SÃO PAULO, SP (FOLHAPRESS) – O maior e mais importante grupo de rap do Brasil fez seu primeiro show no Rock in Rio no ano passado. Foi um dia marcante. O quarteto, avesso ao mainstream, subiu ao palco do maior festival de música do país, e levou consigo tudo o que representa.
Os Racionais apareceram no palco do evento, dos mesmos realizadores do The Town, saindo da projeção de um metrô de São Paulo. Era uma lembrança da relação intrínseca do grupo com a periferia da maior metrópole do país, imortal nos versos de Mano Brown, Edi Rock e Ice Blue, além das picapes de KL Jay.
É de se imaginar que o grupo cause ainda mais comoção no The Town. Há também uma camada de ineditismo na apresentação a presença da Orquestra Sinfônica Heliópolis, a primeira do mundo a surgir de uma favela.
Trata-se de uma conexão de forte teor social, entre expressões musicais díspares, mas produzidas na periferia, além de um choque estético, com a instrumentação erudita encorpando os samples e batidas eletrônicas do rap.
Mais do que a celebração dos Racionais, o show é também um festejo do próprio hip-hop, uma expressão cultural que completa 50 anos neste mês de agosto. No Brasil, a história do rap se confunde com a do quarteto, que não foi o primeiro, mas o mais determinante para a propagação do estilo no país.
Cerca de 35 anos depois de seu surgimento, é praticamente impossível calcular a influência dos Racionais seja no debate sobre racismo e desigualdade social, seja na música feita no país. Para KL Jay, o DJ do quarteto, isso se explica por uma soma de características, entre elas o fato de a banda ser “a voz de quem nunca teve voz”.
“É muito vivo até hoje. Quase atemporal”, diz ele. “A música é muito boa, agressiva e bem-feita. Aí tem a atitude, as letras inteligentes, a postura. E falar não. Perdemos dinheiro, mas ficamos grandiosos.”

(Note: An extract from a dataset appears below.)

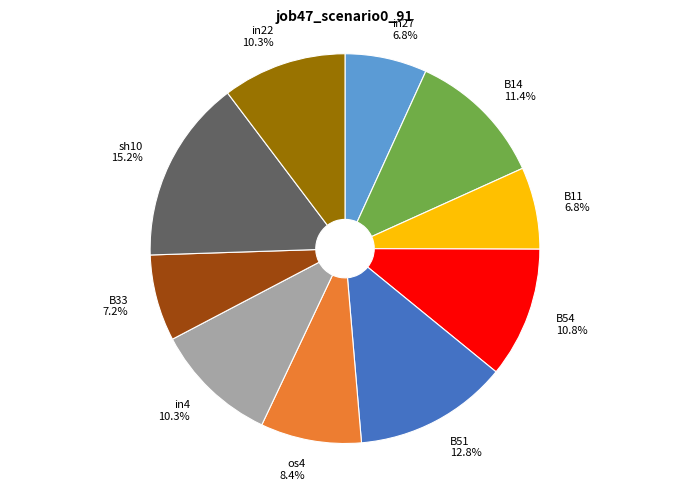

What percentage is NOT represented by B54?

89.2%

Longe dos principais canais de TV e de rádio, os Racionais construíram a carreira de maneira independente, com a própria gravadora. Nada disso impediu os “quatro pretos mais perigosos do Brasil” de ter sua música ouvida no país todo. “A gente tem a rua. O termômetro é a rua. O hip-hop é a rua”, diz KL Jay.
O repertório deve concentrar os maiores sucessos dos Racionais, a maioria deles lançados entre o fim dos anos 1990 e o começo da década seguinte. Entre eles, “Capítulo 4, Versículo 3” e “Diário de um Detento”, do clássico “Sobrevivendo no Inferno”, de 1997, além das duas partes de “Vida Loka”, “Negro Drama” e “Da Ponte pra Cá”.
“Sobrevivendo no Inferno”, que teve sua poesia lançada em livro e virou obra obrigatória de vestibular em São Paulo, marcou um momento de ascensão do quarteto. Mas foi com o disco seguinte, duplo, com mais de 20 faixas, que o grupo cravou seu nome entre os maiores da música brasileira.
O show ainda deve ter espaço para singles como “Mil Faces de um Homem Leal”, homenagem ao líder comunista Carlos Marighella, e “That’s my Way”, música solo de Edi Rock já incorporada às apresentações do grupo.
Assim como foi no Rock in Rio, a apresentação deve ter teor performático e até cinematográfico, com o uso do telão. Será interessante observar no palco como o grupo vai retratar a zona sul paulistana, berço de Mano Brown, presente nos versos das músicas do grupo e exatamente onde acontece o The Town.